Using Plastiq is easy – simply visit the website, sign up, enter your account information and you’re finished! Using your credit card to pay your property taxes can earn you a lot of reward points, but there’s a catch – the credit cardholder (you) are stuck paying the fees. Let’s look at the pros and cons of paying your property taxes by credit card.
Advantages of Paying Your Property Taxes by Credit Card
Reward Points: The main reason to pay your property taxes by credit card is the reward points. For many homeowners their annual tax bill can be quite hefty, so what better way than to reap some rewards than with your credit card? For example, if you owed an annual property tax bill of $3,000, you’d earn $30 by using your 1 per cent cashback credit card. You’d earn even more rewards with premium credit cards that often offer 2 per cent or more.
Grace Period: Coming up with the funds for your annual tax bill all at once can be tough, especially when you’re budgeting for a summer getaway. If your cash flow is tight, your credit card can be your saving grace by buying you some time. The majority of credit cards come with a 21-day interest-free grace period at the end of your statement date. If you’re certain you can come up with the funds before your statement comes due, paying your property taxes by credit card makes sense. Just make sure you avoid carrying a balance at all cost!

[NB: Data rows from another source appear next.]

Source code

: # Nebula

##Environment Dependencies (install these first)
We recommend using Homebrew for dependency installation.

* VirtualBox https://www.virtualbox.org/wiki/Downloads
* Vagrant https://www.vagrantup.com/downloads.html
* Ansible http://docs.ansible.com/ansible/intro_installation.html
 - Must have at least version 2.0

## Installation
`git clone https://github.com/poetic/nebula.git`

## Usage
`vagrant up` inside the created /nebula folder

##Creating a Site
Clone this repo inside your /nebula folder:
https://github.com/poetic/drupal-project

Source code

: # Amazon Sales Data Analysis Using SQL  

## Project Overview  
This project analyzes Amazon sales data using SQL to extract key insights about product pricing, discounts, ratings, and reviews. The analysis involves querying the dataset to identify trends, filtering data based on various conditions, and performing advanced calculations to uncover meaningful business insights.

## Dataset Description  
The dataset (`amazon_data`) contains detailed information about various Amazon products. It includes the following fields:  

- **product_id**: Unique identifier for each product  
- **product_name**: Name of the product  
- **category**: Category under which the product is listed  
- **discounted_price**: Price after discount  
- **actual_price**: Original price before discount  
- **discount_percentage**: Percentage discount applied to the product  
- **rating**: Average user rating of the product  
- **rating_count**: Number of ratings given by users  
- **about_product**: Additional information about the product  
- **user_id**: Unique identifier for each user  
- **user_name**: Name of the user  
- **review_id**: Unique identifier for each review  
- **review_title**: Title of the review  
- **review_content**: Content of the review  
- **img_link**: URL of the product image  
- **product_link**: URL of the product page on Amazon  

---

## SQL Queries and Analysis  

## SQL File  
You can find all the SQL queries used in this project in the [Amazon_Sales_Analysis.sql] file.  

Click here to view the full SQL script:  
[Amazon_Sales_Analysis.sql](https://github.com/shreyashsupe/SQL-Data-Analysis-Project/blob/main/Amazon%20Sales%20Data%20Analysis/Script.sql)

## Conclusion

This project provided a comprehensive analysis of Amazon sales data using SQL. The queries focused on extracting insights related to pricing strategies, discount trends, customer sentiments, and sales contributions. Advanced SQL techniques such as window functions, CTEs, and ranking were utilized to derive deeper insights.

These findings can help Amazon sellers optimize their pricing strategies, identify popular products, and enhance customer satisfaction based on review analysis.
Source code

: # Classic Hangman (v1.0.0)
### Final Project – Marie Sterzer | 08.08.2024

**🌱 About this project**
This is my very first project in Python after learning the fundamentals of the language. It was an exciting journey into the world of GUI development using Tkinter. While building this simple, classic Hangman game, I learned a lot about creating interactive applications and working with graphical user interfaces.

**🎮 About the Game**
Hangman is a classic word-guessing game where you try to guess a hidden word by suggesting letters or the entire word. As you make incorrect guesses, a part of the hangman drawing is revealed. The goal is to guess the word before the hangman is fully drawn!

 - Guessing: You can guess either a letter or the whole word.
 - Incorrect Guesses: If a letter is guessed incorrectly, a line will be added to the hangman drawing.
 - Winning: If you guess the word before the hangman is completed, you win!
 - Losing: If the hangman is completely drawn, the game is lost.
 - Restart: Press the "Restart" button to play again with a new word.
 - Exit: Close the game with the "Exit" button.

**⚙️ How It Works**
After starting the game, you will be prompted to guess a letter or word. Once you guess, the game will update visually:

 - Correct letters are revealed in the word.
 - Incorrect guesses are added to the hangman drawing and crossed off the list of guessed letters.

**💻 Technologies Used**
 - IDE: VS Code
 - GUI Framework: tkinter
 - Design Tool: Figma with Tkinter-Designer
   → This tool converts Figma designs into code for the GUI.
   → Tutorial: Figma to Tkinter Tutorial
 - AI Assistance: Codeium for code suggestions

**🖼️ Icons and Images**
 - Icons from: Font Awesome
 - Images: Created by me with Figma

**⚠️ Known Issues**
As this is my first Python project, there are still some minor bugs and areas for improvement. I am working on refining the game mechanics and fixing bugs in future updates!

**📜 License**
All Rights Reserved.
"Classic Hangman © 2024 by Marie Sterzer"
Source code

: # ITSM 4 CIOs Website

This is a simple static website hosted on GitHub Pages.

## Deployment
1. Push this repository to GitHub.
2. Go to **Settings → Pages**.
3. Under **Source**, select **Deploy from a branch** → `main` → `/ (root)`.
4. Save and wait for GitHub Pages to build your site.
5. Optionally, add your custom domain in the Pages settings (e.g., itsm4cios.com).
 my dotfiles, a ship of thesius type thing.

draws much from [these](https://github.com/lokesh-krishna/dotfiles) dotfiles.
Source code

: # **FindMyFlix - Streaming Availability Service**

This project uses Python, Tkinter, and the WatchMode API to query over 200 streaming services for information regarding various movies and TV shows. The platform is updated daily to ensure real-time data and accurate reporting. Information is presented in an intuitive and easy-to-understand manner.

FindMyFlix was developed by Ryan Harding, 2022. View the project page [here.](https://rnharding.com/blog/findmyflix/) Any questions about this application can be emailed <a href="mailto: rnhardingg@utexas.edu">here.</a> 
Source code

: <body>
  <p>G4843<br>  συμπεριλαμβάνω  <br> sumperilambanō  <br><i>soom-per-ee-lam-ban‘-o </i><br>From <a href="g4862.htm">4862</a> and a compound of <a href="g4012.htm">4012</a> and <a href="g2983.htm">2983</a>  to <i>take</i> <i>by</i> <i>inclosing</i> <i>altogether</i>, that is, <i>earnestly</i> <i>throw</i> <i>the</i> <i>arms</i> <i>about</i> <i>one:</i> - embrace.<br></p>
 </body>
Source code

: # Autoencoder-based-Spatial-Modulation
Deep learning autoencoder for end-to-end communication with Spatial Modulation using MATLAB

Disadvantages of Paying Your Property Taxes by Credit Card
Fees: When you make a purchase using Plastiq, it’s slightly different than a standard credit card transaction. With a typical credit card transaction, the merchant pays a fee of between 1.5 and 3 per cent to cover the costs associated with offering credit cards as a method of payment. So-called premium credit cards offer the greatest rewards, but also come with the highest merchant fees.
With Plastiq the merchant fees are reversed – instead of the merchant (the City of Winnipeg) covering the fees, homeowners are left footing the bill. To see if it’s worth using your credit card to pay your property taxes, you’ll have to determine if the reward points outweigh the fees. For example, if you have a tax bill of $3,000, and you must pay 3 per cent in fees, you’ll end up with a final tax bill of $3,090. If you don’t earn at least $90 in rewards to cover the fees, it’s not worth using your credit card.
Interest: Credit cards are a great way to manage your cash flow and earn rewards points, as long as you use them responsibly. Responsible credit card spending means living within your means and paying off your entire credit card balance when it comes due. If you’re short on cash and you have a large property tax bill owing, your credit card is only a short-term fix. Although it’s nice to earn reward points, they will be offset by the hefty interest charges of 19 per cent or higher you’ll incur by carrying a balance.
To manage your cash flow better, instead of paying your annual tax bill all at once, you can sign up for Tax Instalment Payment Plan (TIPP) and arrange to pay your annual tax bill by way of equal monthly payments.
The Bottom Line
It’s nice to see the City of Winnipeg become one of the first cities to offer credit card as a method of payment for property taxes. Before choosing to pay by credit card, it’s important to see if the rewards you’ll earn are better than the fees you’ll pay for using Plastiq. If not, there are plenty of other ways to pay your tax bill, including online banking, ePost, mail and in person.